HÂRİS b. HİŞÂM

(الحارث بن هشام)

Ebû Abdirrahmân el-Hâris b. Hişâm b. el-Mugīre b. Abdillâh b. Mahzûm el-Kureşî (ö. 18/639 [?])

Sahâbî.

Ebû Cehil’in kardeşi ve Hâlid b. Velîd’in amcasının oğludur. Kureyş kabilesinin ileri gelenlerinden olup cömertliğiyle tanınmıştır. Bedir ve Uhud gazvelerine müşriklerin safında katılmış ve Bedir’de savaş meydanından kaçmıştır.

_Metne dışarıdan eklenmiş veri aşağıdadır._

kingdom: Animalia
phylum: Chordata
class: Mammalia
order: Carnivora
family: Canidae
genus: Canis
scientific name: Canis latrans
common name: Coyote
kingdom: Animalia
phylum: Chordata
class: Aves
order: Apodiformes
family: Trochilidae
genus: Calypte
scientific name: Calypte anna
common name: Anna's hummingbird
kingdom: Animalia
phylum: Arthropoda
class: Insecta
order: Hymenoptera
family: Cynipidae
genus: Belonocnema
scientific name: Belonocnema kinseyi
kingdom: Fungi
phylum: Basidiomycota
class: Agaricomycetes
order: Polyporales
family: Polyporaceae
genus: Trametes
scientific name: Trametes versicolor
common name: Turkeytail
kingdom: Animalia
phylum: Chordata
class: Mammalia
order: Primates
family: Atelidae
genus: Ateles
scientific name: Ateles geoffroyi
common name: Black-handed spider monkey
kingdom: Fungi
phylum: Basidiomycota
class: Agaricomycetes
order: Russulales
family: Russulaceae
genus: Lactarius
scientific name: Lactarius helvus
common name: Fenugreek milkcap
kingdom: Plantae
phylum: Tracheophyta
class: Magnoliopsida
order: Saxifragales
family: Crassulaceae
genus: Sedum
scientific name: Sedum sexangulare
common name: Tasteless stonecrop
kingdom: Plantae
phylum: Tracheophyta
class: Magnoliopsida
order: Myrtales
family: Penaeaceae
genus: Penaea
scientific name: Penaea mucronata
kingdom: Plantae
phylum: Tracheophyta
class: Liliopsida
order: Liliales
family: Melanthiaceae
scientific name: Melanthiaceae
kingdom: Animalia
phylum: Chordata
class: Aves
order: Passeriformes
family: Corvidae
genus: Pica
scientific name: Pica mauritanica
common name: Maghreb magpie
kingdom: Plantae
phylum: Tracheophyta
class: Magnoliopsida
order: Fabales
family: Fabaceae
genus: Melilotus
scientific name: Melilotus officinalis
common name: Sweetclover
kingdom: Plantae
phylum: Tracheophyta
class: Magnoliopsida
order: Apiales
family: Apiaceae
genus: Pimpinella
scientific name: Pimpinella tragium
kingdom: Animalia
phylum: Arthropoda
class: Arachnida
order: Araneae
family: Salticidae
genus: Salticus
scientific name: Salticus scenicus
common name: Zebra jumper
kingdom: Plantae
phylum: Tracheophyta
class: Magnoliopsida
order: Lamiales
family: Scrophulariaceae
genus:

Hâris b. Hişâm, Mekke’nin fethedildiği gün Hz. Ali’nin kız kardeşi Ümmü Hânî’nin evine sığındı. Ümmü Hânî, evine sığınan diğer kişilerle birlikte onu da himayesine alıp durumu Hz. Peygamber’e bildirdi. Hz. Peygamber de Ümmü Hânî’nin himayesine aldığı kişileri kendi himayesinde kabul ettiğini söyledi. Aynı gün müslüman olan Hâris b. Hişâm daha sonra Huneyn Gazvesi’ne katıldı. Resûl-i Ekrem Huneyn ganimetlerini taksim ederken onu müellefe-i kulûbdan sayarak kendisine 100 deve verdi. Hâris bu tarihten itibaren samimi bir müslüman oldu ve ashabın ileri gelenleri arasında yer aldı. İslâmiyet’i kabul ettikten sonra da Mekke’de oturdu ve ridde savaşlarına katıldı.

Hz. Ebû Bekir’in halifeliği döneminde Suriye’de Bizans’a karşı yapılan sefere katılan Hâris bütün mal varlığını da bu sefere tahsis etti. Ecnâdeyn Savaşı’nda İslâm ordusunun sancağını taşıdı ve Fihl Savaşı’nda bulundu. Bir rivayete göre Yermük Savaşı’nda (15/636), daha güvenilir bir başka rivayete göre ise 18 (639) yılında Amvâs veba salgını sırasında vefat etti. Aynı zamanda iyi bir şair olan Hâris b. Hişâm’ın, Bedir Gazvesi’nden kaçması üzerine aleyhine söylenen şiirlere verdiği cevap savaştan kaçanların mazeretine en güzel örnek kabul edilir.

BİBLİYOGRAFYA:

Vâkıdî, el-Meġāzî, I, 42, 58, 71, 96; II, 784-785, 829-831; III, 946; İbn Hişâm, es-Sîre2, IV, 56; İbn Sa‘d, eŧ-Ŧabaķāt, V, 444; VII, 404; İbn Abdülber, el-İstîǾâb (Bicâvî), I, 301-304; İbnü’l-Esîr, Üsdü’l-ġābe (Bennâ), I, 420; İbn Seyyidünnâs, Mineĥu’l-midaĥ (nşr. İffet Visâl Hamza), Dımaşk 1407/1987, s. 75-76; Mizzî, Tehźîbü’l-Kemâl, V, 294-304; Zehebî, AǾlâmü’n-nübelâǿ, IV, 419-421; İbn Hacer, el-İśâbe, I, 293; Ziriklî, el-AǾlâm, II, 161-162; Cevâd Ali, el-Mufaśśal, IX, 714-715.